We have 2 large 3-phase agitator motors and one inverter/VFD controlling the motor on our receiving tank pump. The VFD is only engaged when we are filtering or transferring out of the tank so maybe average one hour per day. Does it produce noise even when not actually on? We also have a mash pump that's 4-wire 3 phase, run that at least an hour or two a day as well. As far as the grounding goes, I'm not even sure where to begin checking it all. I'm thinking the agitator motors are a likely culprit since they run 20 hours a day. We also have a hydrovane compressor that runs often, we are in an ancient neighborhood in Detroit in a 110 year old building... I've got my work cut out for me chasing this down I think. The main symptoms are manifesting in the boiler and in our labeler. The labeler NEVER works correctly. We have changed multiple parts at the manufacturer's instruction to no avail. Just ripped it apart and sent the whole labeling arm/servo back to them for testing/repair.

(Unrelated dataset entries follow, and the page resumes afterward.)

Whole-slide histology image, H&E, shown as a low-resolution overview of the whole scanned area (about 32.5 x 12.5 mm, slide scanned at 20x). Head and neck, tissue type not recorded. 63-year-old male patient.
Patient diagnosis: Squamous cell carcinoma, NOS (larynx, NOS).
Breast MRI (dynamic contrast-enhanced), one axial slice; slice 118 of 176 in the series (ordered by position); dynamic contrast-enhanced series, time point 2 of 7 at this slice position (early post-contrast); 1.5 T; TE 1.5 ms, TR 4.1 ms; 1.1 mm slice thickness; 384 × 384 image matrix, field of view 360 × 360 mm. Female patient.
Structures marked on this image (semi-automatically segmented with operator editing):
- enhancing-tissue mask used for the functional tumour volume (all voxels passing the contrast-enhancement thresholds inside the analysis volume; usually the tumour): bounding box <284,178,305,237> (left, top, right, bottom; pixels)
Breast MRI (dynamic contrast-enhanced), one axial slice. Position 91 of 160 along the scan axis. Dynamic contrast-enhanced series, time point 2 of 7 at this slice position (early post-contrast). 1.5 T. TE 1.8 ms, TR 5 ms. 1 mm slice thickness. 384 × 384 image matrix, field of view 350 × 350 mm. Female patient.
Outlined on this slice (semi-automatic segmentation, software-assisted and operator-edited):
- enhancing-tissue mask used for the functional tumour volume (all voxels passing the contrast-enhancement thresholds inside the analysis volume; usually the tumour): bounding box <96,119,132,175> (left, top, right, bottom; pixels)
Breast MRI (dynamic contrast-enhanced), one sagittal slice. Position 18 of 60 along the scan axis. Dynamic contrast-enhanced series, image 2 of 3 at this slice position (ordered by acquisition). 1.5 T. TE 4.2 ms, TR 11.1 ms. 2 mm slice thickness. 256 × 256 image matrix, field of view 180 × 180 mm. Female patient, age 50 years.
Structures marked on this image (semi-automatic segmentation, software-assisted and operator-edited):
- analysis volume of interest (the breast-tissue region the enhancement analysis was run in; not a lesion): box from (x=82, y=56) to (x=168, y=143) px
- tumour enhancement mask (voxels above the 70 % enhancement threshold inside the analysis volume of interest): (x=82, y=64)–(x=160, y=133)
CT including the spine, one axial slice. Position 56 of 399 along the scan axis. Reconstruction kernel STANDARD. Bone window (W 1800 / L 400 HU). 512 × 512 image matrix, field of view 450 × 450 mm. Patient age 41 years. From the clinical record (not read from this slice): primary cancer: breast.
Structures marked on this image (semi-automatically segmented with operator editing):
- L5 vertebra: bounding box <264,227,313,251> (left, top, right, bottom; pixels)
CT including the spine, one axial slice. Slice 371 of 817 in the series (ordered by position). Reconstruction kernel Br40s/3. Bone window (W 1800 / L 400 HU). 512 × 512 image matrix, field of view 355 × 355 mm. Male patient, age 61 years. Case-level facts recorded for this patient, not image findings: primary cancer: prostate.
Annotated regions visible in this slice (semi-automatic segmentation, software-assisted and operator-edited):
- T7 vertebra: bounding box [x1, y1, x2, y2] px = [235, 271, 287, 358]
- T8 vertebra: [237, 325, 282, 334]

The boiler has fried multiple control boards. We have lost temp control units on all of our bar coolers, we lost a bay door opener to a fried board... the list goes on. What do you think the chances are of it being my equipment producing the interference versus inadequate power quality at the main? Also, on the grounding topic.. has anyone ever researched the effects of a giant copper tank filled with swirling liquid on your power grid? I almost feel like just grounding the still itself might not be a terrible idea. Also to my knowledge there are no line reactors in place upstream of any of this equipment. 

Sounds like the issues could be in the control power (not the 3-phase), look for how is the 120 VAC single phase transformed down from 480 VAC 3-phase.  Maybe there is a problem with a transformer or other item.  Are there any short bumps/drops in the power? Very short, just a flicker. If yes, these can be a circuit interrupter tripping on a temporary ground fault and auto resetting, this can be caused by failing power distribution lines and/or trees getting touching the power wires crating path to ground which is detected by the power companies equipment.   Repeated ground fault trips can cause some of the problems described.  If you suspect this, call your power company and ask for engineering help.